[Date Prev][Date Next][Thread Prev][Thread Next][Date Index][Thread Index]
Re: VMS words and Roman numerals
On 29 Dec 2000, at 1:24, Jorge Stolfi wrote:
> So the only plausible explanation for the symmetry of the WLD, I
> think, is that the number H_k of *possible* words of length k is
> indeed close to C*binom(9,k-1), for some constant C.
Even I have not contributed anything at all in this thread, I have
been enjoying it very much.
I agree with John G, this seems a complicated (which is of course
no reason for rejecting it) way of generating a dictionary.
The discussion seems to be directed in finding a way to fit a model
to the data, but what is is desperately missing is some evidence
that this sort of distribution does not happen naturally in another
language. If one can come with this sort of evidence, then the
code/nomenclator/etc. theories would gain some ground.

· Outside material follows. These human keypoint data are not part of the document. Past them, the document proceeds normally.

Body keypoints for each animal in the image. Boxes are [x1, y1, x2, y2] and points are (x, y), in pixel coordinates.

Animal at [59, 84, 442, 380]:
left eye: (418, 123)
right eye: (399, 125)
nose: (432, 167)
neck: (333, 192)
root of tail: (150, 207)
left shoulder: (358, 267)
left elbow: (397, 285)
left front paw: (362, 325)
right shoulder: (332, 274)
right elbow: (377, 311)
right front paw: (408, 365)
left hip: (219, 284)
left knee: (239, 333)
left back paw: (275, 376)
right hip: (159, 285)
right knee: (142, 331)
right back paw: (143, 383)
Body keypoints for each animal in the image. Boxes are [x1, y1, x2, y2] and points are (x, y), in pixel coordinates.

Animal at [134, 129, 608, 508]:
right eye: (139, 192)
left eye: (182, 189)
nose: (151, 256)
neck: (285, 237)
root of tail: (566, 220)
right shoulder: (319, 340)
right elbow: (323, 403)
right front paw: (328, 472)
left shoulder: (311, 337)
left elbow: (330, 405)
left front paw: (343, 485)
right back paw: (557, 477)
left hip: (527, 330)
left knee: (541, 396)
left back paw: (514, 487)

Note that the stats are very much constrained, as Jorge pointed
out, by the alphabet used. In EVA, the word length distribution (and
the token as well) has a tail extending to the longer words. This
seems to be the case in English and Latin, although I have no idea
whether these fit a binomial model too.
Another item. If this was a numerical nomenclator (words are
numbers), perhaps the easiest way of "naming" (numbering) the
words would be to increase the count each time you create a new
But then one has to sort them by the plain text (!) to keep writing,
and sort them on their nomenclator entry to read it. So unless this
is done sequentially, I guess that it would take a fair bit of time...
Moreover, if it is done sequentially, then one would be expecting for
all (?) the numbers from 1 to 6000, and we know that -at least in
EVA- we run out of roman numbers very quickly.